(To do): Please give every entry again, exactly as it reads.

(Entries supplied):

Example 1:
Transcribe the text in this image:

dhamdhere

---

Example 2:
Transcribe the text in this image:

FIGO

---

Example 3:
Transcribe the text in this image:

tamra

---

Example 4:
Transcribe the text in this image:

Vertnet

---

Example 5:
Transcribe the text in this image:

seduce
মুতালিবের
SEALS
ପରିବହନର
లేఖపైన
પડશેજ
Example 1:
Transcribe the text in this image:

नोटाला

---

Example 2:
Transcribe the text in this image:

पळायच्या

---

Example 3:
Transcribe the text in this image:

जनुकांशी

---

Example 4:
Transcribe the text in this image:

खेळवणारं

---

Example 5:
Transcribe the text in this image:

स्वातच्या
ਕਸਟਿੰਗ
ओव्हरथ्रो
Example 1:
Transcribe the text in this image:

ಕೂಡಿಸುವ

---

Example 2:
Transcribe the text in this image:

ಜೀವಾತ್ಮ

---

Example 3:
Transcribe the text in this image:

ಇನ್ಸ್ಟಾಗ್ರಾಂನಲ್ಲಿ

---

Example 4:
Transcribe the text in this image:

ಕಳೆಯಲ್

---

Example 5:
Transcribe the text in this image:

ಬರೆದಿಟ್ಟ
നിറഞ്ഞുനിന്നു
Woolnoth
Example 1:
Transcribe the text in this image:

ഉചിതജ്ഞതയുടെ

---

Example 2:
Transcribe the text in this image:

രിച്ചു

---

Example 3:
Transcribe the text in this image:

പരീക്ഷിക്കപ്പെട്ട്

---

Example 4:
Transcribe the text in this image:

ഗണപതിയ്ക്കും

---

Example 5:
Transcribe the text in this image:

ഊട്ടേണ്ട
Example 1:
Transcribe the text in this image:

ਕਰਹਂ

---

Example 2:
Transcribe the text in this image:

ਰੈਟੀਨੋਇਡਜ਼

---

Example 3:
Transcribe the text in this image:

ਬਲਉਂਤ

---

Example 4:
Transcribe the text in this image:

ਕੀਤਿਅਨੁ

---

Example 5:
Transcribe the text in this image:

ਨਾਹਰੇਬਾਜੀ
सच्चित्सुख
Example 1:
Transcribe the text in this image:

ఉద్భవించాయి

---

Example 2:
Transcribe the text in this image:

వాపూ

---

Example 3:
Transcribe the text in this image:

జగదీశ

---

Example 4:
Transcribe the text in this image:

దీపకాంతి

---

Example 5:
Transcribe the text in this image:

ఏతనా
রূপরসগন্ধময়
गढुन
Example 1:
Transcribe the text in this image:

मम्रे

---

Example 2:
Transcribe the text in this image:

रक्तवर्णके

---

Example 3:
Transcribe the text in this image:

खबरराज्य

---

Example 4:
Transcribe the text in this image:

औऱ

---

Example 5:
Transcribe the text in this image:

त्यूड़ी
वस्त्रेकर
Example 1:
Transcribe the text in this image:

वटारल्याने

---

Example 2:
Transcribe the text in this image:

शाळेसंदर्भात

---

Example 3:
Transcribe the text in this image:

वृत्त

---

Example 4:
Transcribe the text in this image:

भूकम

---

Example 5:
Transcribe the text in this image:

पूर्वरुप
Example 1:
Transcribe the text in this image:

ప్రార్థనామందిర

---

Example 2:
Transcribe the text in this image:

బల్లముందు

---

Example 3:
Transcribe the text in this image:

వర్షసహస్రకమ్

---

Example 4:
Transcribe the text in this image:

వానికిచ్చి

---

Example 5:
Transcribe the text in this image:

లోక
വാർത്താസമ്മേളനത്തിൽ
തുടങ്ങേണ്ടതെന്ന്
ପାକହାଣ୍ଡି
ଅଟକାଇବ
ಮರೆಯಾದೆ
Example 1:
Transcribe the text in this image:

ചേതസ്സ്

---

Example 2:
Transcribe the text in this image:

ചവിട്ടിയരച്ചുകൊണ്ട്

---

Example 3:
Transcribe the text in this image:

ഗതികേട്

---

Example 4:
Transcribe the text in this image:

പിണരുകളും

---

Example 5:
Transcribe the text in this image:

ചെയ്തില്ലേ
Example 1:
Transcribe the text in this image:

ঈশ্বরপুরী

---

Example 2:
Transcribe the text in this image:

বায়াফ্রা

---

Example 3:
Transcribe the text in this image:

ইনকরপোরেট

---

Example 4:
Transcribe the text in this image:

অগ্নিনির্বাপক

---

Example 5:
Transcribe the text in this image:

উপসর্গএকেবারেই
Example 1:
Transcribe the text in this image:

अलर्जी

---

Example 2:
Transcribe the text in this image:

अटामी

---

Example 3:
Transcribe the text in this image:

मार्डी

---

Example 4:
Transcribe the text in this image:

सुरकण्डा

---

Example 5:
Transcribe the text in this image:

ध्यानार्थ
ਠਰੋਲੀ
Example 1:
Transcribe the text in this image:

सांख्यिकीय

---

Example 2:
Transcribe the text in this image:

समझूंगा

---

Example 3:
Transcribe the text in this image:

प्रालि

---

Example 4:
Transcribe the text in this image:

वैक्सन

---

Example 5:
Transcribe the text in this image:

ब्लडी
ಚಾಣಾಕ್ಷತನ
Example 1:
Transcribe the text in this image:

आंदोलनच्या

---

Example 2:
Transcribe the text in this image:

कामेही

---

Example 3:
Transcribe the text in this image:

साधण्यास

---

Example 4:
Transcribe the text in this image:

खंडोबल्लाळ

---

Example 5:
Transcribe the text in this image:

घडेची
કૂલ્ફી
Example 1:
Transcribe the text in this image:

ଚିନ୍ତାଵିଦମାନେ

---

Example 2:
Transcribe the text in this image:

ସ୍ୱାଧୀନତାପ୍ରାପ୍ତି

(Result of the task):
Example 1:
Transcribe the text in this image:

dhamdhere

---

Example 2:
Transcribe the text in this image:

FIGO

---

Example 3:
Transcribe the text in this image:

tamra

---

Example 4:
Transcribe the text in this image:

Vertnet

---

Example 5:
Transcribe the text in this image:

seduce
মুতালিবের
SEALS
ପରିବହନର
లేఖపైన
પડશેજ
Example 1:
Transcribe the text in this image:

नोटाला

---

Example 2:
Transcribe the text in this image:

पळायच्या

---

Example 3:
Transcribe the text in this image:

जनुकांशी

---

Example 4:
Transcribe the text in this image:

खेळवणारं

---

Example 5:
Transcribe the text in this image:

स्वातच्या
ਕਸਟਿੰਗ
ओव्हरथ्रो
Example 1:
Transcribe the text in this image:

ಕೂಡಿಸುವ

---

Example 2:
Transcribe the text in this image:

ಜೀವಾತ್ಮ

---

Example 3:
Transcribe the text in this image:

ಇನ್ಸ್ಟಾಗ್ರಾಂನಲ್ಲಿ

---

Example 4:
Transcribe the text in this image:

ಕಳೆಯಲ್

---

Example 5:
Transcribe the text in this image:

ಬರೆದಿಟ್ಟ
നിറഞ്ഞുനിന്നു
Woolnoth
Example 1:
Transcribe the text in this image:

ഉചിതജ്ഞതയുടെ

---

Example 2:
Transcribe the text in this image:

രിച്ചു

---

Example 3:
Transcribe the text in this image:

പരീക്ഷിക്കപ്പെട്ട്

---

Example 4:
Transcribe the text in this image:

ഗണപതിയ്ക്കും

---

Example 5:
Transcribe the text in this image:

ഊട്ടേണ്ട
Example 1:
Transcribe the text in this image:

ਕਰਹਂ

---

Example 2:
Transcribe the text in this image:

ਰੈਟੀਨੋਇਡਜ਼

---

Example 3:
Transcribe the text in this image:

ਬਲਉਂਤ

---

Example 4:
Transcribe the text in this image:

ਕੀਤਿਅਨੁ

---

Example 5:
Transcribe the text in this image:

ਨਾਹਰੇਬਾਜੀ
सच्चित्सुख
Example 1:
Transcribe the text in this image:

ఉద్భవించాయి

---

Example 2:
Transcribe the text in this image:

వాపూ

---

Example 3:
Transcribe the text in this image:

జగదీశ

---

Example 4:
Transcribe the text in this image:

దీపకాంతి

---

Example 5:
Transcribe the text in this image:

ఏతనా
রূপরসগন্ধময়
गढुन
Example 1:
Transcribe the text in this image:

मम्रे

---

Example 2:
Transcribe the text in this image:

रक्तवर्णके

---

Example 3:
Transcribe the text in this image:

खबरराज्य

---

Example 4:
Transcribe the text in this image:

औऱ

---

Example 5:
Transcribe the text in this image:

त्यूड़ी
वस्त्रेकर
Example 1:
Transcribe the text in this image:

वटारल्याने

---

Example 2:
Transcribe the text in this image:

शाळेसंदर्भात

---

Example 3:
Transcribe the text in this image:

वृत्त

---

Example 4:
Transcribe the text in this image:

भूकम

---

Example 5:
Transcribe the text in this image:

पूर्वरुप
Example 1:
Transcribe the text in this image:

ప్రార్థనామందిర

---

Example 2:
Transcribe the text in this image:

బల్లముందు

---

Example 3:
Transcribe the text in this image:

వర్షసహస్రకమ్

---

Example 4:
Transcribe the text in this image:

వానికిచ్చి

---

Example 5:
Transcribe the text in this image:

లోక
വാർത്താസമ്മേളനത്തിൽ
തുടങ്ങേണ്ടതെന്ന്
ପାକହାଣ୍ଡି
ଅଟକାଇବ
ಮರೆಯಾದೆ
Example 1:
Transcribe the text in this image:

ചേതസ്സ്

---

Example 2:
Transcribe the text in this image:

ചവിട്ടിയരച്ചുകൊണ്ട്

---

Example 3:
Transcribe the text in this image:

ഗതികേട്

---

Example 4:
Transcribe the text in this image:

പിണരുകളും

---

Example 5:
Transcribe the text in this image:

ചെയ്തില്ലേ
Example 1:
Transcribe the text in this image:

ঈশ্বরপুরী

---

Example 2:
Transcribe the text in this image:

বায়াফ্রা

---

Example 3:
Transcribe the text in this image:

ইনকরপোরেট

---

Example 4:
Transcribe the text in this image:

অগ্নিনির্বাপক

---

Example 5:
Transcribe the text in this image:

উপসর্গএকেবারেই
Example 1:
Transcribe the text in this image:

अलर्जी

---

Example 2:
Transcribe the text in this image:

अटामी

---

Example 3:
Transcribe the text in this image:

मार्डी

---

Example 4:
Transcribe the text in this image:

सुरकण्डा

---

Example 5:
Transcribe the text in this image:

ध्यानार्थ
ਠਰੋਲੀ
Example 1:
Transcribe the text in this image:

सांख्यिकीय

---

Example 2:
Transcribe the text in this image:

समझूंगा

---

Example 3:
Transcribe the text in this image:

प्रालि

---

Example 4:
Transcribe the text in this image:

वैक्सन

---

Example 5:
Transcribe the text in this image:

ब्लडी
ಚಾಣಾಕ್ಷತನ
Example 1:
Transcribe the text in this image:

आंदोलनच्या

---

Example 2:
Transcribe the text in this image:

कामेही

---

Example 3:
Transcribe the text in this image:

साधण्यास

---

Example 4:
Transcribe the text in this image:

खंडोबल्लाळ

---

Example 5:
Transcribe the text in this image:

घडेची
કૂલ્ફી
Example 1:
Transcribe the text in this image:

ଚିନ୍ତାଵିଦମାନେ

---

Example 2:
Transcribe the text in this image:

ସ୍ୱାଧୀନତାପ୍ରାପ୍ତି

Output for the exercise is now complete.